王は娘を想い、苦悩する
Side:レネオス
馬車と護衛を借り、
わしは妃たちとイリアを連れ、
ヴァルハイン夫妻の住む辺境へと向かっていた。
道のりは、およそ二日。
規則的な揺れに身を預けながら――
どうしても、思考は一つの場所へと戻る。
(……アリアは、斬らねばならんのか)
胸の奥が重く沈む。
あの子は、わしの娘だ。
幼い頃、無邪気に笑っていたあの顔が、脳裏に浮かぶ。
だが今は――
カイトリアに操られ、国を戦へと導いている。
(レオンハルト……フィリアは……無事か)
消息は途絶えたまま。
王としてではなく、父としての不安が、心を締め付ける。
(……国よりも、家族を優先してしまうとは)
「……わしは、やはり愚王か」
ぽつりと漏れたその言葉に――
そっと、手を握られた。
「レネオス」
フィオナだった。
優しく、しかし確かな力で握られる手。
「ご自身を“愚王”などと思っておられるのでしょう?」
「……フィオナ」
「今は情報がないのです」
穏やかな声。
「家族のことを案じるのは、当然のことですわ」
ロザリアがくすりと笑う。
「どうせ、アリアやフィリア、レオンハルトのことを考えていたのでしょう?」
「さすがフィオナ姉さま。
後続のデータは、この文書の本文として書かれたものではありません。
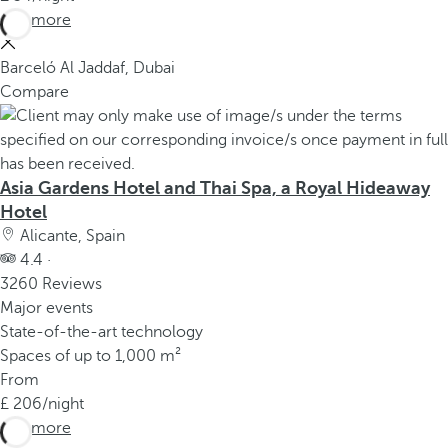
See more
Barceló Al Jaddaf, Dubai
Compare
Asia Gardens Hotel and Thai Spa, a Royal Hideaway
Hotel
Alicante, Spain
4.4 ·
3260 Reviews
Major events
State-of-the-art technology
Spaces of up to 1,000 m²
From
206
/night
See more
よく分かっていらっしゃる」
ティアナも静かに続ける。
「ロザリアさんも……アリア様のことを一番に考えてよろしいのですよ」
「実の娘なのですから」
ロザリアは、少しだけ目を伏せた。
「……ええ」
小さく息を吐く。
「心配していないはずがありませんわ」
「ですが……それを言うなら、ティアナさんも同じでしょう?」
「レオンちゃんやフィリアちゃんのことも」
ティアナは静かに首を振る。
「乳母がしっかりしてくれていると信じています」
一拍置いて。
「まずは……今の状況をどうにかしなければ」
そのとき――
フィオナが軽く手を叩いた。
「これ以上、いない者の話をしても仕方ありませんわ」
少しだけ明るい声。
「どうしても、悪い方向に考えてしまいますもの」
「まずは“目の前のこと”から考えましょう」
わしはゆっくりと頷く。
「そうだな……」
「だが、どこから手を付けるべきか……」
フィオナが視線をイリアへ向ける。
「では――イリア」
「は、はい」
背筋を伸ばす。
「ユウマ様のことを、聞かせていただけますか?」
「えっ……えぇっ!?」
イリアが真っ赤になって声を上げる。
(……話題の転換としては見事だが)
(わしはここにいてよいのだろうか)
わずかな気まずさと、温かな空気が混ざる。
イリアは膝の上で手を握りしめながら、
ぽつり、ぽつりと語り始めた。
「お父様たちが倒れたと聞いたのは……王都ではありませんでした」
「乳母のリシュエンヌがいる、モルディア子爵家に滞在していた時です」
わしは思わず息を呑む。
「知らせを聞いた瞬間……ショックで倒れてしまって」
「リシュエンヌに介抱してもらいました」
フィオナがそっとイリアの手に触れる。
「……つらかったでしょう」
イリアは小さく頷いた。
「そのあと、王都から迎えが来たと言われ……」
「私は、その馬車に乗りました」
声が少し震える。
「ですが――そこから先の記憶が……」
ロザリアが息を呑む。
「気づいた時には……王城の部屋に閉じ込められていました」
「食事は運ばれてくるのですが……」
「話すこともできないメイドが、ただ置いていくだけで」
「外に出ることも許されず……」
「何が起きているのか、分からなくて……」
ティアナが眉を寄せる。
「そんな時……部屋に“ねずみ”が現れたのです」
「ねずみ……?」
思わず聞き返す。
「そのねずみは……手紙を咥えていました」
空気が張り詰める。
「そこには――」
「“部屋から出たければ、『会いたい』と唱えろ”と」
フィオナが息を呑む。
「……まさか」
イリアは小さく頷いた。
「私は……言いました」
「『会いたい』と」
沈黙が落ちる。
(……どれほどの恐怖だったのだ)
拳を握る。
妃たちもまた、同じ想いだった。
イリアは少しだけ頬を赤くしながら、
それでも言葉を続けた。
「すると……ねずみが――」
「男の人に変わったのです」
馬車の中がざわめく。
「その方は、“賢者ユウマ”と名乗りました」
「とても丁寧に……挨拶をされて」
(……あの青年か)
わしは静かに目を閉じる。
(あの者が……イリアを救ったのだな)
馬車は揺れ続ける。
だがその中で――
確かに、“希望”が語られていた。